Anxiety increased in the past year because the dollar's gains were driven in part by investors fleeing riskier assets after the bankruptcy of Lehman Brothers Holdings Inc. in September froze credit markets. The PBOC said March 31 its swaps were designed to help developing nations running short of dollars "cope with the current crisis."
The Dollar Index, which the ICE uses to track the greenback against the euro, yen, pound, Canadian dollar, Swiss franc, and Swedish krona, rallied 18 percent in the past year. It dropped 2.9 percent last month as the Fed started buying Treasuries.
PBOC Governor Zhou Xiaochuan asked the International Monetary Fund on March 23 to expand the use of so-called Special Drawing Rights, which are valued against a basket of currencies, and move toward a "super-sovereign reserve currency." G-20 members Russia and Indonesia supported the proposal, which would reduce the volatility of reserves.
China and its Asian allies will adopt a "mild approach" on the plan to avoid driving down the value of U.S. investments, said Lee Chi Hun, deputy director at Korea Centre for International Finance, a Seoul-based government research agency.
"A rapid collapse in the dollar system will cause damage to those who hold the most dollar assets," said Lee.
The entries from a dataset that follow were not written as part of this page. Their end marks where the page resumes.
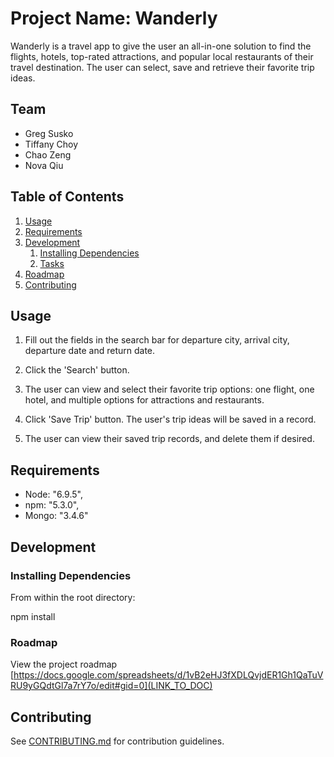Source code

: # Project Name: Wanderly

Wanderly is a travel app to give the user an all-in-one solution to find the flights, hotels, top-rated attractions, and popular local restaurants of their travel destination.  The user can select, save and retrieve their favorite trip ideas.


## Team

  - Greg Susko
  - Tiffany Choy
  - Chao Zeng
  - Nova Qiu

## Table of Contents

1. [Usage](#Usage)
1. [Requirements](#requirements)
1. [Development](#development)
    1. [Installing Dependencies](#installing-dependencies)
    1. [Tasks](#tasks)
1. [Roadmap](#roadmap)
1. [Contributing](#contributing)

## Usage

1. Fill out the fields in the search bar for departure city, arrival city, departure date and return date.

2. Click the 'Search' button.

3. The user can view and select their favorite trip options: one flight, one hotel, and multiple options for attractions and restaurants.

4. Click 'Save Trip' button. The user's trip ideas will be saved in a record.

5. The user can view their saved trip records, and delete them if desired.

## Requirements

- Node: "6.9.5",
- npm: "5.3.0",
- Mongo: "3.4.6"

## Development

### Installing Dependencies

From within the root directory:

npm install


### Roadmap

View the project roadmap
[https://docs.google.com/spreadsheets/d/1vB2eHJ3fXDLQvjdER1Gh1QaTuVRU9yGQdtGl7a7rY7o/edit#gid=0](LINK_TO_DOC)


## Contributing

See [CONTRIBUTING.md](CONTRIBUTING.md) for contribution guidelines.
The proposal is "a strong warning for the U.S. to protect the value of Chinese assets," he said.
The dollar made up 64 percent of the world's $6.71 trillion foreign-exchange reserves at the end of last year, down from 64.4 percent in September and 72.7 percent in June 2001, IMF data shows. The yuan can't be a reserve currency because it isn't fully convertible.
"It's very premature to think the U.S. dollar can be replaced," said Diane Lin, a Sydney-based fund manager at Pengana Capital, which oversees about $1.9 billion. "The Chinese yuan will eventually become a convertible currency internationally. But we are talking about a timeframe of over five years."
China, the world's second-largest exporter after Germany, according to the World Trade Organization, is turning to other strategies to reduce its dependence on the U.S. currency.
Bank of China Ltd., the nation's largest foreign-exchange lender, has started trials for the yuan settlement program in Shanghai and Hong Kong, President Li Lihui said in Beijing last month. While China allowed the currency to be used for trading goods and services in December 1996, it had to be converted before cross-border payments were made.
Controls on buying or selling yuan for investment are also being eased. The government said on Dec. 9 it will triple the amount of domestic securities that overseas funds can buy under the qualified foreign institutional investors program to $30 billion, without giving a timeframe.
"The next step will probably be to allow use of yuan in trade with more regions or nations," said Chan Wing Kee, managing director of Hong Kong-based Yangtzekiang Garment Ltd., which makes GAP and Levi's clothes. "I'm pretty sure the yuan has more potential to strengthen than the dollar, the euro, the pound, and the yen."
Indonesian companies will be able to buy Chinese goods using yuan for the first time after last month's 100 billion yuan currency swap, Bank Indonesia Deputy Governor Hartadi Sarwono said yesterday in Jakarta.
"Importers don't need to use dollars and they can directly pay their import bills with yuan," Sarwono said. "This will reduce pressure in the dollar market and help stabilize the foreign-exchange rate."
Hong Kong banks have been able to accept yuan deposits since 2004 and stores have increasingly welcomed payment in China's currency since 2003, when a relaxation of visa controls led to a surge in the number of mainlanders visiting the city.
"A lot of tourists were bringing nothing but cash for purchases so we had to adapt as retailers," said Caroline Mak, chairman of the Hong Kong Retail Management Association. "Watch -- even jewelry shops, they all take yuan now."